▸ **What this task involves**
Reproduce the listing in full, exactly as written, but without images.

▸ **Raw data**
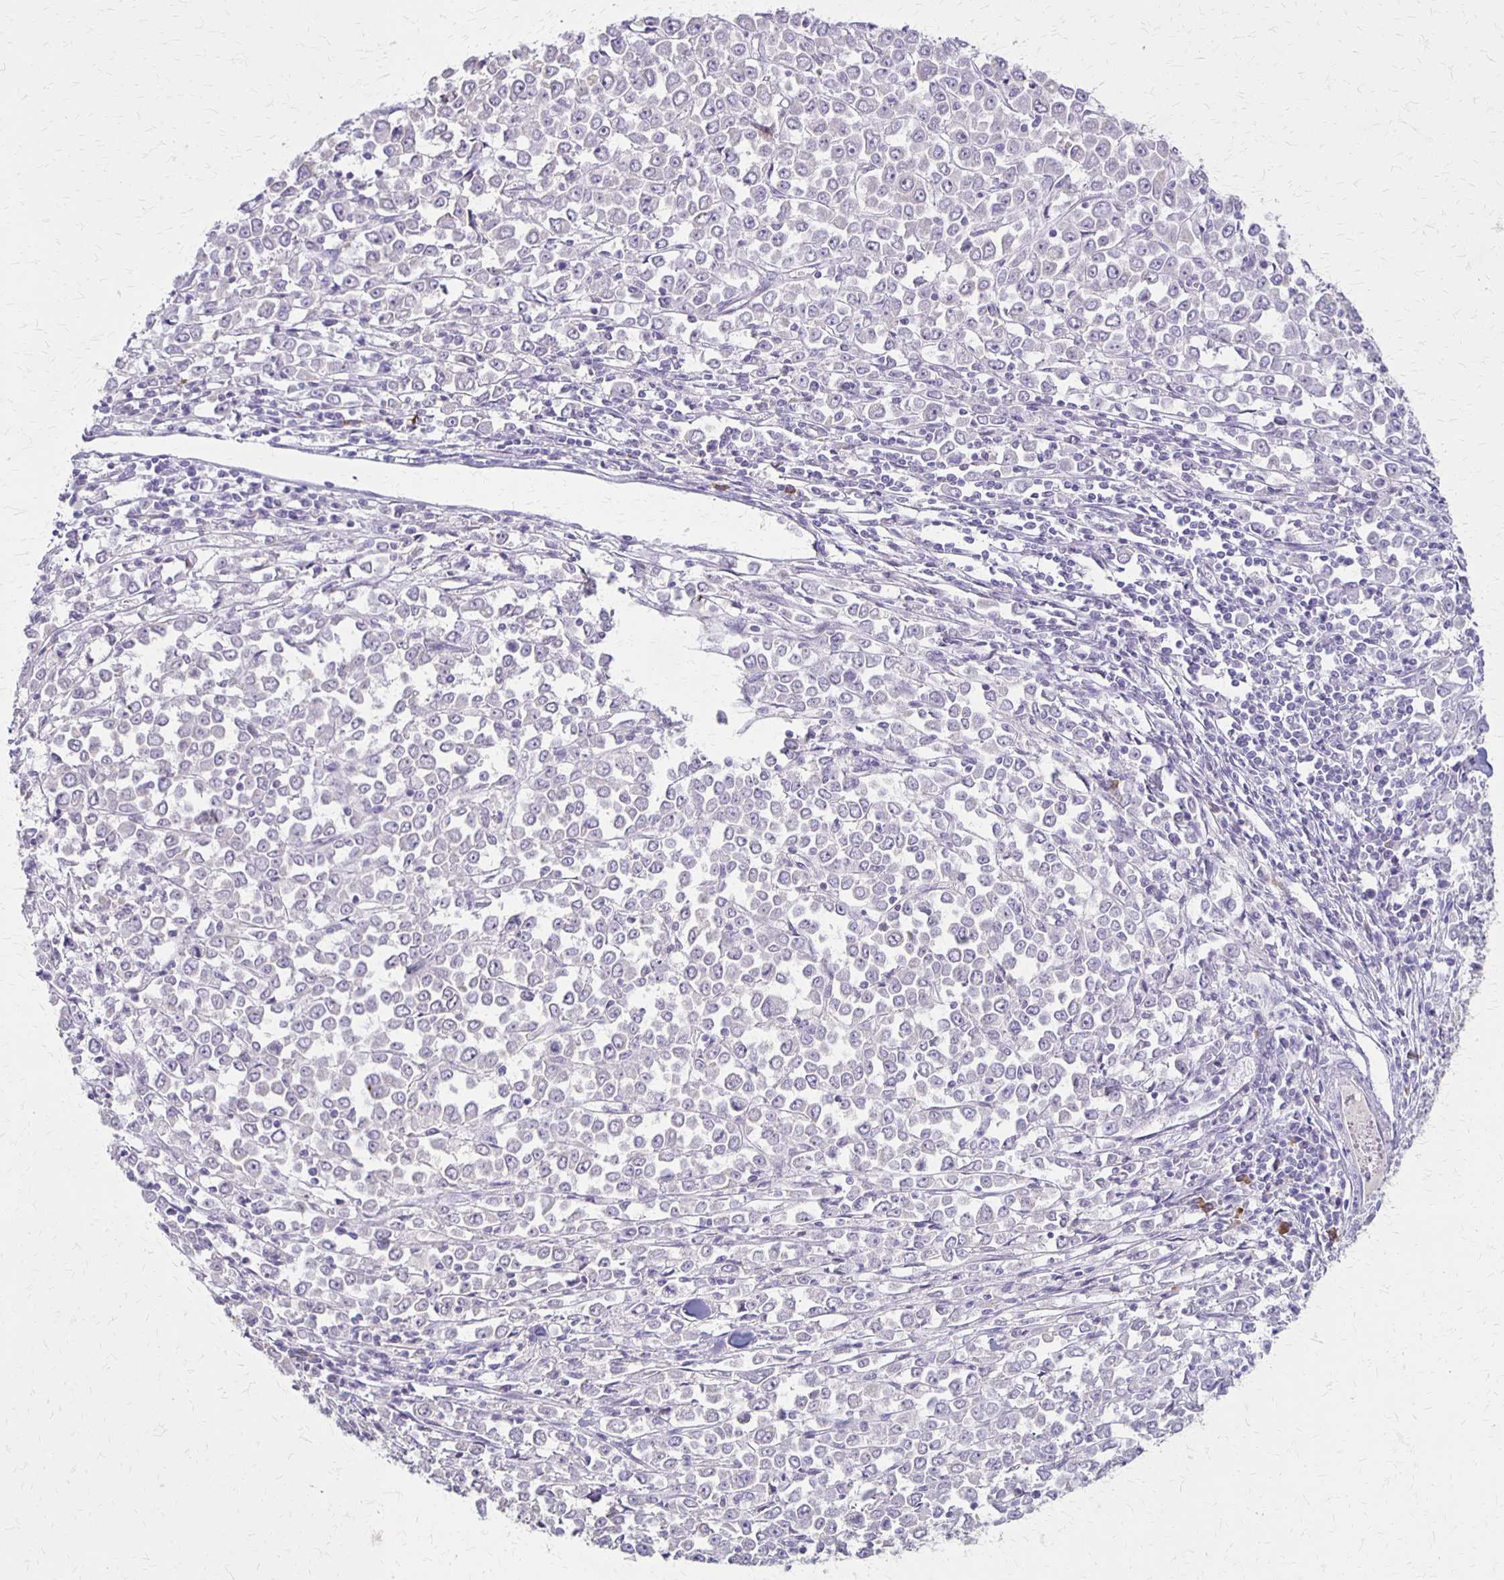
{"staining": {"intensity": "negative", "quantity": "none", "location": "none"}, "tissue": "stomach cancer", "cell_type": "Tumor cells", "image_type": "cancer", "snomed": [{"axis": "morphology", "description": "Adenocarcinoma, NOS"}, {"axis": "topography", "description": "Stomach, upper"}], "caption": "There is no significant expression in tumor cells of stomach cancer.", "gene": "SLC35E2B", "patient": {"sex": "male", "age": 70}}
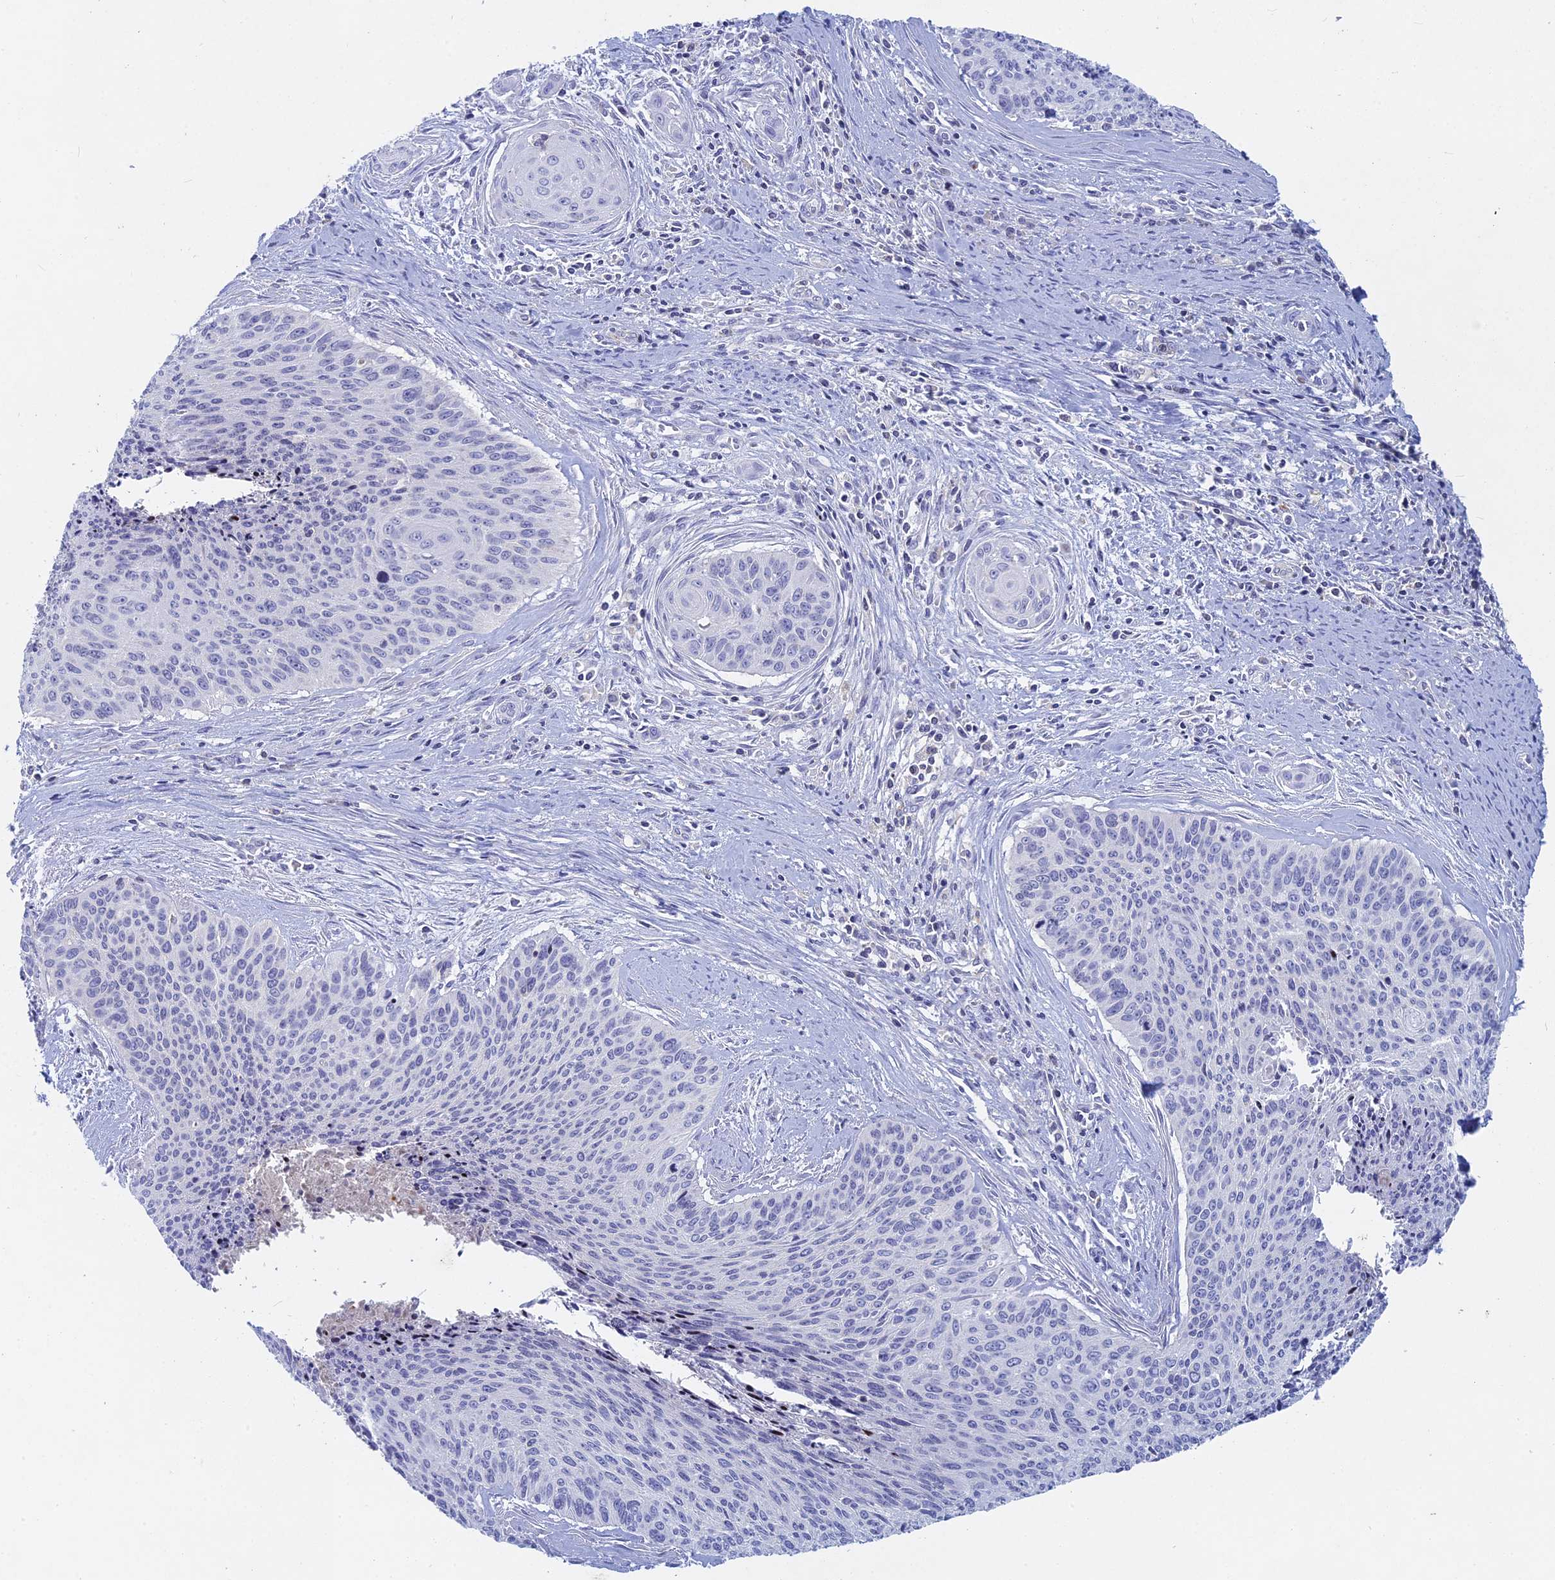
{"staining": {"intensity": "negative", "quantity": "none", "location": "none"}, "tissue": "cervical cancer", "cell_type": "Tumor cells", "image_type": "cancer", "snomed": [{"axis": "morphology", "description": "Squamous cell carcinoma, NOS"}, {"axis": "topography", "description": "Cervix"}], "caption": "Cervical cancer was stained to show a protein in brown. There is no significant positivity in tumor cells.", "gene": "ACP7", "patient": {"sex": "female", "age": 55}}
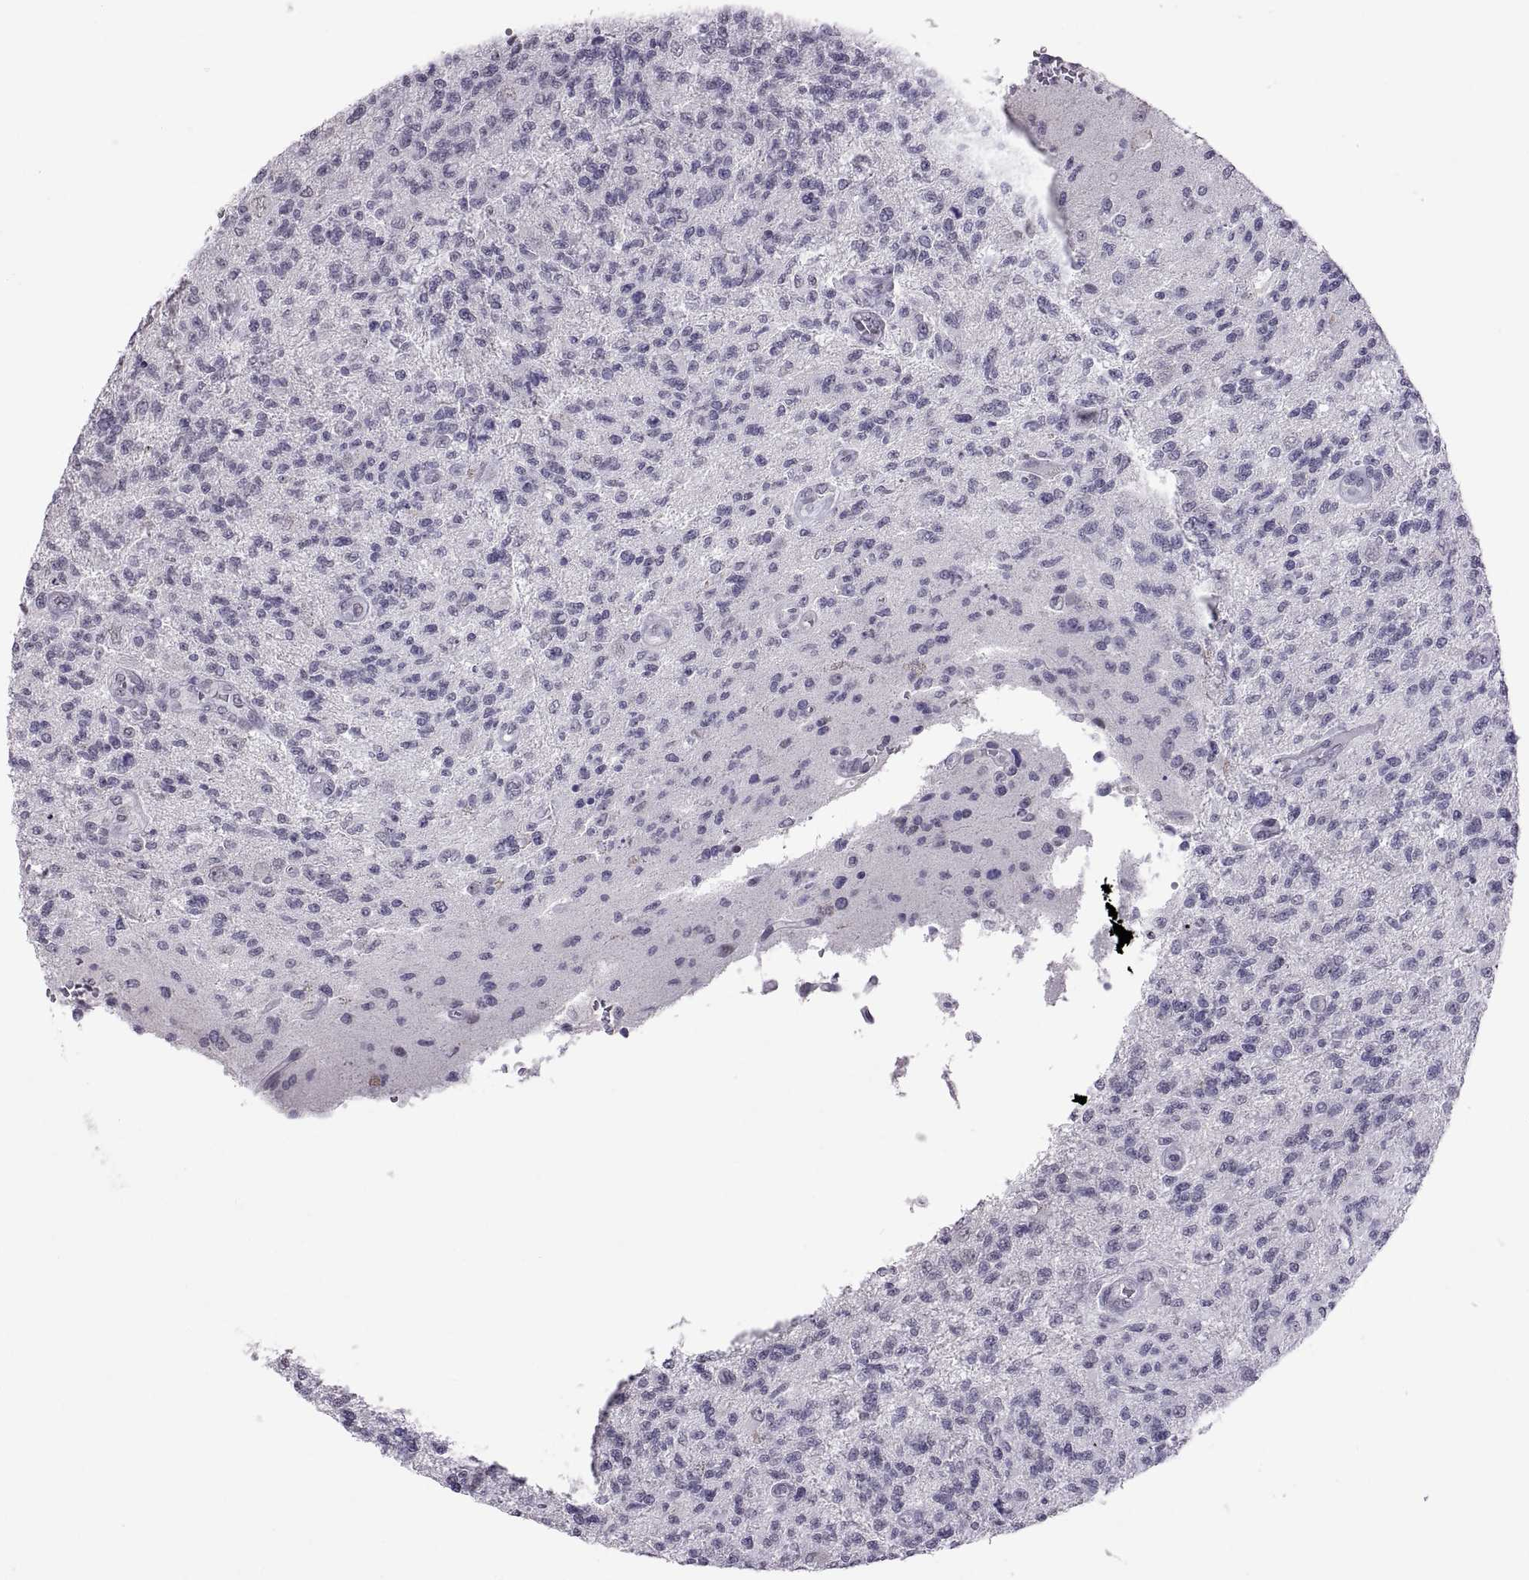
{"staining": {"intensity": "negative", "quantity": "none", "location": "none"}, "tissue": "glioma", "cell_type": "Tumor cells", "image_type": "cancer", "snomed": [{"axis": "morphology", "description": "Glioma, malignant, High grade"}, {"axis": "topography", "description": "Brain"}], "caption": "High magnification brightfield microscopy of high-grade glioma (malignant) stained with DAB (3,3'-diaminobenzidine) (brown) and counterstained with hematoxylin (blue): tumor cells show no significant positivity. (DAB IHC visualized using brightfield microscopy, high magnification).", "gene": "KRT77", "patient": {"sex": "male", "age": 56}}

▸ **Your response**
{"staining": {"intensity": "negative", "quantity": "none", "location": "none"}, "tissue": "stomach cancer", "cell_type": "Tumor cells", "image_type": "cancer", "snomed": [{"axis": "morphology", "description": "Adenocarcinoma, NOS"}, {"axis": "topography", "description": "Stomach, upper"}], "caption": "There is no significant expression in tumor cells of stomach cancer.", "gene": "SLC35E2B", "patient": {"sex": "male", "age": 70}}
{"staining": {"intensity": "negative", "quantity": "none", "location": "none"}, "tissue": "cervical cancer", "cell_type": "Tumor cells", "image_type": "cancer", "snomed": [{"axis": "morphology", "description": "Squamous cell carcinoma, NOS"}, {"axis": "topography", "description": "Cervix"}], "caption": "Cervical cancer was stained to show a protein in brown. There is no significant positivity in tumor cells.", "gene": "ACP7", "patient": {"sex": "female", "age": 55}}
{"staining": {"intensity": "negative", "quantity": "none", "location": "none"}, "tissue": "glioma", "cell_type": "Tumor cells", "image_type": "cancer", "snomed": [{"axis": "morphology", "description": "Glioma, malignant, High grade"}, {"axis": "topography", "description": "Brain"}], "caption": "High magnification brightfield microscopy of high-grade glioma (malignant) stained with DAB (3,3'-diaminobenzidine) (brown) and counterstained with hematoxylin (blue): tumor cells show no significant positivity. (DAB IHC visualized using brightfield microscopy, high magnification).", "gene": "KRT77", "patient": {"sex": "male", "age": 56}}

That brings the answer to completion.